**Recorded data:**

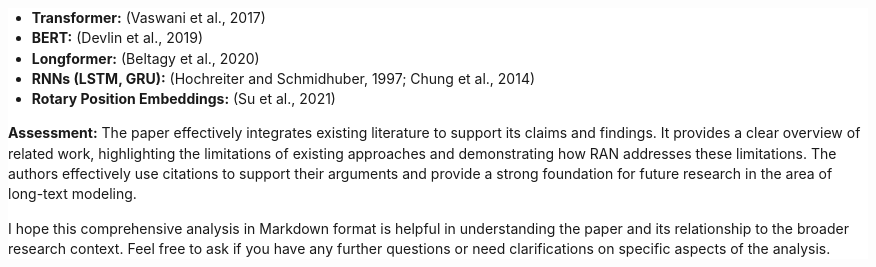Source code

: * **Transformer:** (Vaswani et al., 2017)
* **BERT:** (Devlin et al., 2019)
* **Longformer:** (Beltagy et al., 2020)
* **RNNs (LSTM, GRU):** (Hochreiter and Schmidhuber, 1997; Chung et al., 2014)
* **Rotary Position Embeddings:** (Su et al., 2021)

**Assessment:** The paper effectively integrates existing literature to support its claims and findings. It provides a clear overview of related work, highlighting the limitations of existing approaches and demonstrating how RAN addresses these limitations. The authors effectively use citations to support their arguments and provide a strong foundation for future research in the area of long-text modeling.


I hope this comprehensive analysis in Markdown format is helpful in understanding the paper and its relationship to the broader research context. Feel free to ask if you have any further questions or need clarifications on specific aspects of the analysis.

**Problem description:**
Print the text of every item above word for word, omitting the pictures.

**Exercise output:**
Source code

: * **Transformer:** (Vaswani et al., 2017)
* **BERT:** (Devlin et al., 2019)
* **Longformer:** (Beltagy et al., 2020)
* **RNNs (LSTM, GRU):** (Hochreiter and Schmidhuber, 1997; Chung et al., 2014)
* **Rotary Position Embeddings:** (Su et al., 2021)

**Assessment:** The paper effectively integrates existing literature to support its claims and findings. It provides a clear overview of related work, highlighting the limitations of existing approaches and demonstrating how RAN addresses these limitations. The authors effectively use citations to support their arguments and provide a strong foundation for future research in the area of long-text modeling.


I hope this comprehensive analysis in Markdown format is helpful in understanding the paper and its relationship to the broader research context. Feel free to ask if you have any further questions or need clarifications on specific aspects of the analysis.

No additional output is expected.